Los autores del estudio utilizaron datos de unos
3000 niños del Reino Unido y de
Nueva Zelanda,
nacidos entre los años 70 y 90, que habían sido sometidos a un test de
inteligencia al llegar a los 5 años. Además, se sabía cuáles niños
habían recibido lactancia materna y cuáles no. A continuación, los
investigadores estudiaron en todos ellos las
variantes de genes que están
implicados en el metabolismo de las grasas, ya que se
piensa que algunas grasas presentes en la leche materna pueden
favorecer el desarrollo del cerebro.
Los
resultados fueron concluyentes al estudiar un gen llamado
FADS2,
que procesa los ácidos grasos y del que existen dos variantes.

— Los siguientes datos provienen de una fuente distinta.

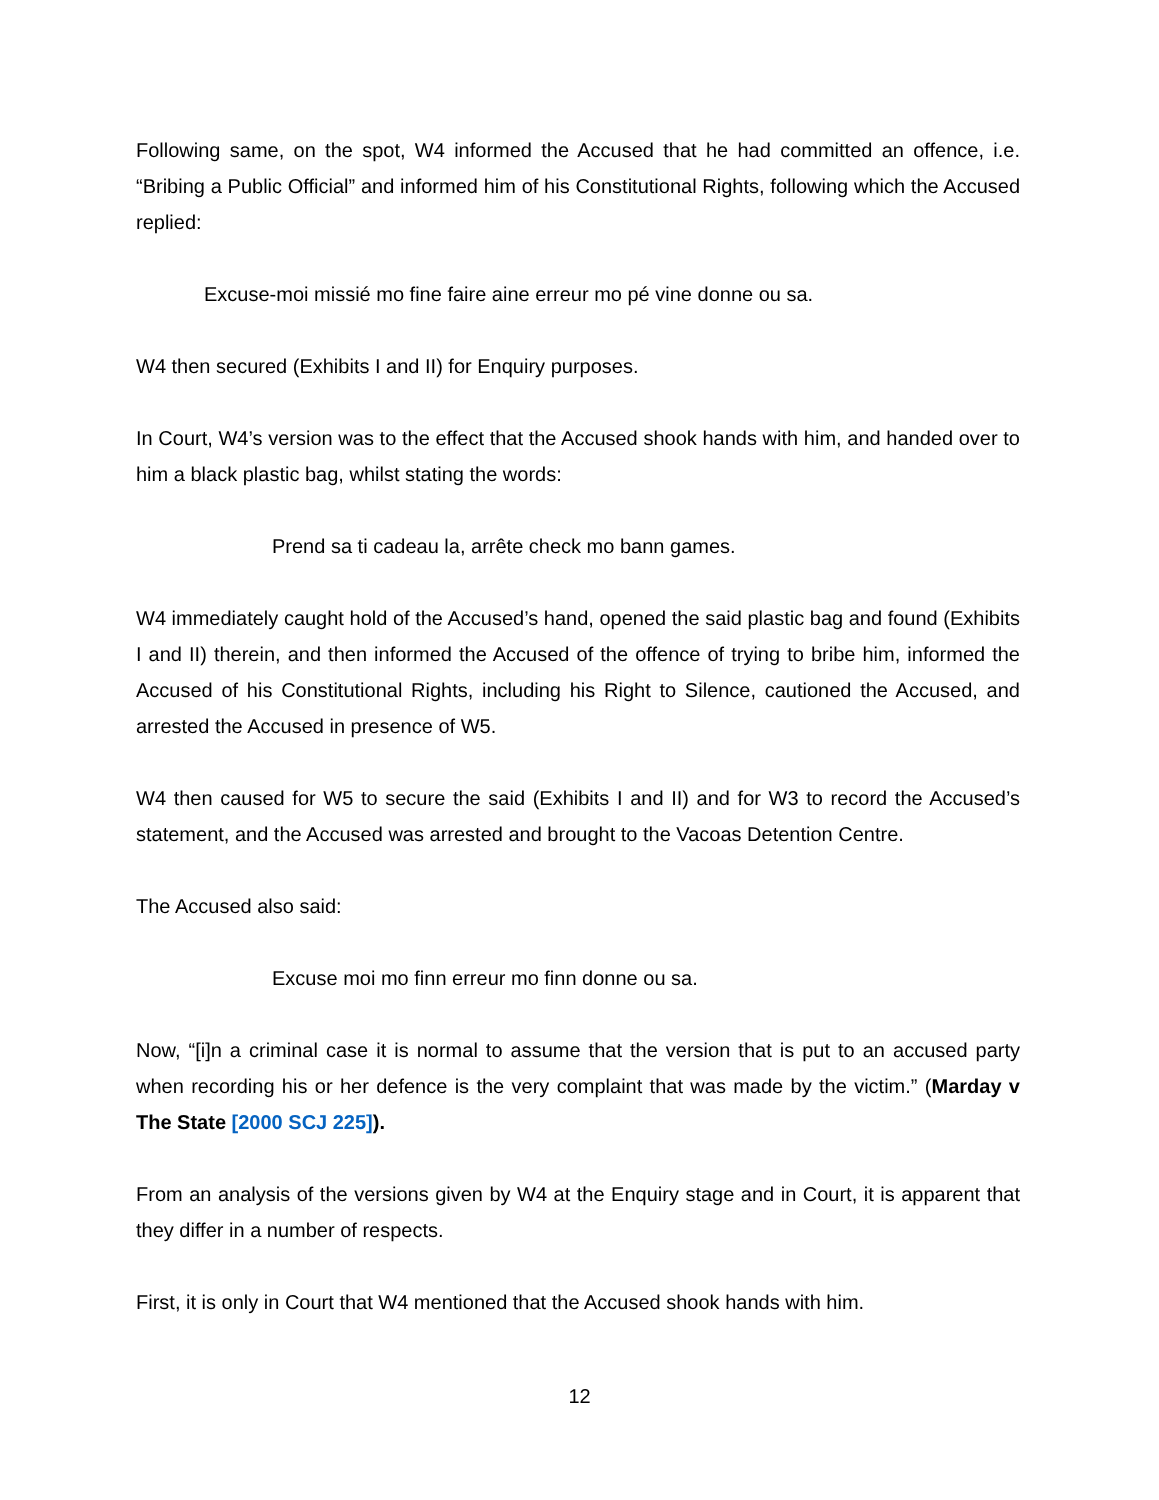Following same, on the spot, W4 informed the Accused that he had committed an offence, i.e. “Bribing a Public Official” and informed him of his Constitutional Rights, following which the Accused replied:
Excuse-moi missié mo fine faire aine erreur mo pé vine donne ou sa.
W4 then secured (Exhibits I and II) for Enquiry purposes.
In Court, W4’s version was to the effect that the Accused shook hands with him, and handed over to him a black plastic bag, whilst stating the words:
Prend sa ti cadeau la, arrête check mo bann games.
W4 immediately caught hold of the Accused’s hand, opened the said plastic bag and found (Exhibits I and II) therein, and then informed the Accused of the offence of trying to bribe him, informed the Accused of his Constitutional Rights, including his Right to Silence, cautioned the Accused, and arrested the Accused in presence of W5.
W4 then caused for W5 to secure the said (Exhibits I and II) and for W3 to record the Accused’s statement, and the Accused was arrested and brought to the Vacoas Detention Centre.
The Accused also said:
Excuse moi mo finn erreur mo finn donne ou sa.
Now, “[i]n a criminal case it is normal to assume that the version that is put to an accused party when recording his or her defence is the very complaint that was made by the victim.” (Marday v The State [2000 SCJ 225]).
From an analysis of the versions given by W4 at the Enquiry stage and in Court, it is apparent that they differ in a number of respects.
First, it is only in Court that W4 mentioned that the Accused shook hands with him.
12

En los niños que tienen 2 copias de una de las variantes, el tipo de
leche utilizada durante la lactancia no influyó en su rendimiento en
los tests de inteligencia. En cambio, los niños que tienen al menos una
copia de la otra variante tuvieron
una
media de 7 puntos más de
rendimiento en los tests cuando habían recibido lactancia materna, lo
que supone una diferencia notable respecto a los niños alimentados con
leche comercial.
El mensaje es que la utilización de leche materna durante la lactancia
se traducirá en un
mayor rendimiento intelectual en la escuela, al margen de otros
factores, pero sólo en
aquellos niños que tienen una determinada variante del gen
FADS2. Dado que
el 90% de la población
tiene al menos una copia de
esta variante, el hallazgo tiene implicaciones importantes. En el 10%
restante, el tipo de leche recibido durante la lactancia no influirá en
el rendimiento en los tests de inteligencia.